It may be common knowledge that buying apartment or rental property can be one of the most secure as well as fastest ways to build significant wealth but the understanding of how to is not so common. The actual steps to buying a rental property, are not drastically different from buying your own home, with a few essential differences. This page is going to make it clear step by step how to buy a rental residence and begin your residual income in real estate investing.
Do Your Homework Prior to Buying Rental Property
Please and I mean please don’t skip this step. As soon as you’ve created your decision that you want to buy a rental, it can be easy to start shopping for homes and picking out the colors. However, your first step should always begin long before ever stepping foot into a house.
- Doing your homework beforehand means researching:
- What kind of property you want to make your investment?
- How much you are able to pay?
- What kind of community you want your investment?
- What the going rate for rent is in your desired area?
- How much of a (ROI) return on investment you hope to make?
- Doing your homework can be difficult for one major reason: Not everyone knows what questions to ask.
Make a Plan and Build Criteria
Once you’ve done the initial homework, you can begin creating a plan and setting your own criteria. I highly recommend you are writing down your plan including your goals, and refer to them often. If you are looking to buy a single family home for between $150,000 and $200,000, it’s easy to get distracted by a home with the beautiful garden for only $250,000. By stating your own plan and building your criteria, you’ll be able to hold yourself accountable for your own goals.
One of the most common mistakes made by homeowners is to start searching ahead of arranging their finances and lending. However, this error has caused untold distress when buyers find they will can’t afford the dream home they’ve found. The specific principle applies to buying any property. Before shopping for your brand new rental property, be sure to talk with a bank about how much you can afford to buy. There is a wide variety of different paths to real estate financing, therefore always be sure to weigh all your financing options before making any choices.
Begin Shopping For a Rental Property
Right now comes the exciting part! It’s important to get in touch with a local Realtor that you can trust to get you more details and assist in this process. An agent is generally only paid by the seller, when you purchase the home. So for a buyer, using a real estate agent is practically free.
It’s often helpful to find a real estate agent who specializes in working with investors, as they are more aware of what makes the best rental property. Also, be sure to share your criteria (See above in step two) for your rental property, and allow your Realtor to help you find the best properties which meet your qualifications.
Make Your Offer
When you locate a rental property you want to pursue, and have walked through every inch, the next move is to make the offer. To achieve this, your real estate agent will submit the paperwork based on your requests and submit your offer to the selling agent. The selling agent will take your offer directly to the seller, and negotiations will begin.
Make sure to only spend the amount that makes the most sense to you to purchase the rental. (Remember this is a business decision.) Decide how much cash flow you need and don’t let emotion bypass the numbers. Be willing to simply walk away and you’ll always maintain the upper hand in your negotiations. If you can’t agree or find a number that works for you then it’s not worth buying.
Remember: It’s better to not have a deal then get a bad one.
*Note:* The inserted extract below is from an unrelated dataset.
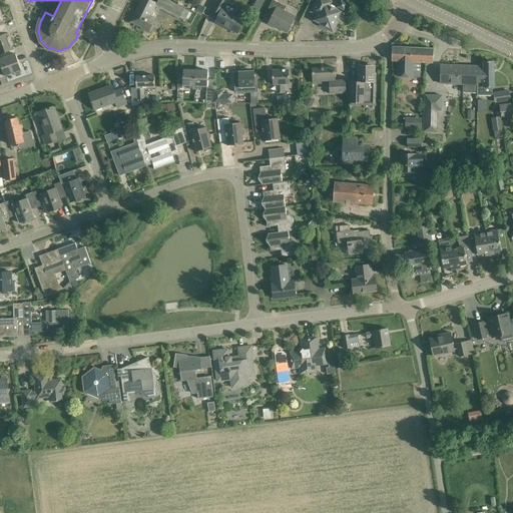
[(150,0),(141,0),(131,22),(142,27),(140,30),(148,34),(156,18),(149,15),(154,5),(171,13),(170,14),(178,19),(184,9),(165,0),(158,0),(157,4),(155,3),(155,2),(150,0)]
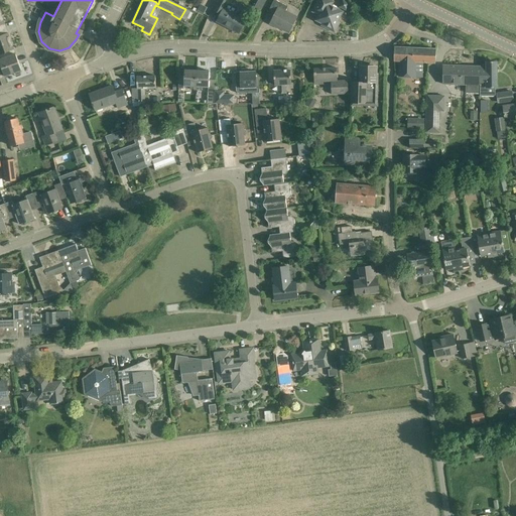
[(235,14),(238,8),(228,2),(229,0),(228,0),(220,0),(214,11),(221,14),(217,22),(239,34),(246,20),(235,14)]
Also remember, price is not the only consideration. Depending on the direction of the market, the strength the deal and the popularity of the home, there are many other issues within your offer, including:
- Closing date
- Inspection Contingency
- Contingency of Financing
- Seller Concessions
- and many more
These items are all imperative during discussion and you need to decide what you will include in your offer. Be sure to engage and communicate with your real estate agent as they are there to help you with all the essential parts of the offer. Once you have signed an agreement with the seller and both of you have agreed upon all conditions, you now have what is known as “Mutual Acceptance.”
You’ve finally agreed on an expense and you have a closing time set. Now, it’s time to begin your (Research) due diligence. During this period (according to the days specified in your contractual agreement) you’ll hire a home inspector to execute a conditional inspection for the property, looking for any existing defects that may cost you money in the future. In the event that something serious is found, you can always return back to the bargaining table and re-negotiate with the bank (provided that it you have within your “inspection contingency” timeline, specified in your offer.)
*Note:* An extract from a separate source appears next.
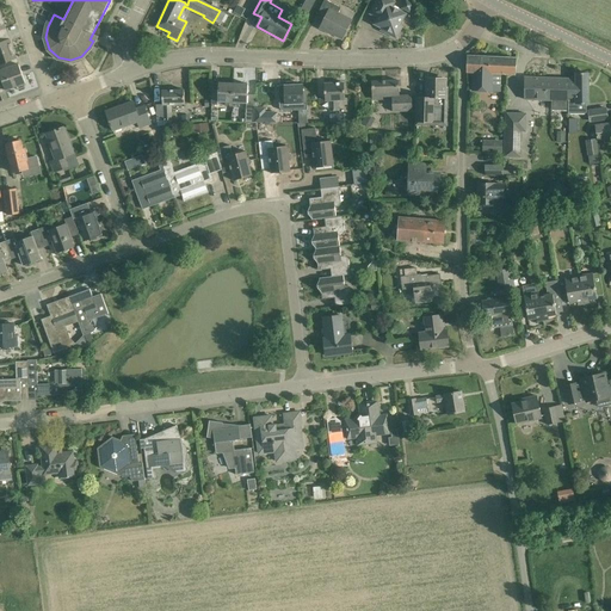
[(393,7),(395,1),(390,0),(376,0),(370,14),(377,18),(374,24),(387,31),(386,32),(396,38),(402,28),(400,26),(406,13),(393,7)]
Should you be buying in a “hot market” it may not be a good idea to nickel-and-dime the seller, or they may will not conform to your requests and stroll from the deal, giving it to another buyer. On the other hand, it’s important that you don’t find yourself stuck with a property that has significant problems (The Money Pit.) So be sure to weigh the decisions carefully keeping your goals in mind at all times.
Do your best to make an informed decision “mutual acceptance” and closing. Additionally, you will finalize the financial agreement with your bank or hard money lender. This is also the time when the title company will step into the deal and will take over facilitating the transaction. If the day of closing comes, you may sign documents and will be provided keys to your new rental property.
Start Land Lording!!
Finally, the sale has closed and you are now a landlord!!!